# [WHAT TO DO]
All lines of the material below that include the string "Haul" are to be copied.

BEGIN

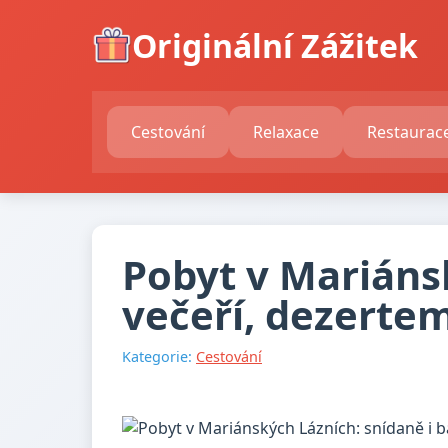
Originální Zážitek
Cestování
Relaxace
Restaurac
Pobyt v Mariánsk
večeří, dezertem
Kategorie:
Cestování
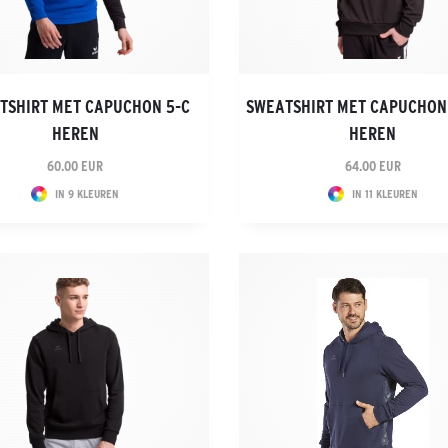
TSHIRT MET CAPUCHON 5-C
SWEATSHIRT MET CAPUCHON
HEREN
HEREN
60.00 EUR
64.00 EUR
IN 9 KLEUREN
IN 11 KLEUREN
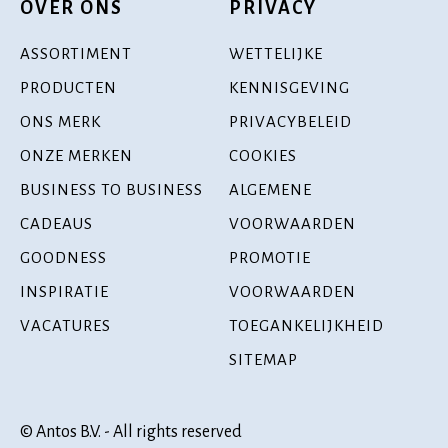
OVER ONS
PRIVACY
ASSORTIMENT
WETTELIJKE
PRODUCTEN
KENNISGEVING
ONS MERK
PRIVACYBELEID
ONZE MERKEN
COOKIES
BUSINESS TO BUSINESS
ALGEMENE
CADEAUS
VOORWAARDEN
GOODNESS
PROMOTIE
INSPIRATIE
VOORWAARDEN
VACATURES
TOEGANKELIJKHEID
SITEMAP
© Antos B.V. - All rights reserved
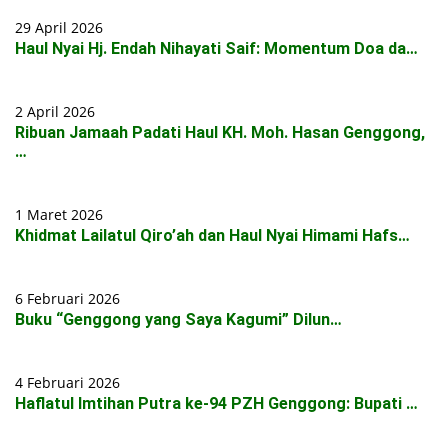
29 April 2026
Haul Nyai Hj. Endah Nihayati Saif: Momentum Doa da…
2 April 2026
Ribuan Jamaah Padati Haul KH. Moh. Hasan Genggong,
…
1 Maret 2026
Khidmat Lailatul Qiro’ah dan Haul Nyai Himami Hafs…
6 Februari 2026
Buku “Genggong yang Saya Kagumi” Dilun…
4 Februari 2026
Haflatul Imtihan Putra ke-94 PZH Genggong: Bupati …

END

# [ANSWER TO THIS TASK]
Haul Nyai Hj. Endah Nihayati Saif: Momentum Doa da…
Ribuan Jamaah Padati Haul KH. Moh. Hasan Genggong,
Khidmat Lailatul Qiro’ah dan Haul Nyai Himami Hafs…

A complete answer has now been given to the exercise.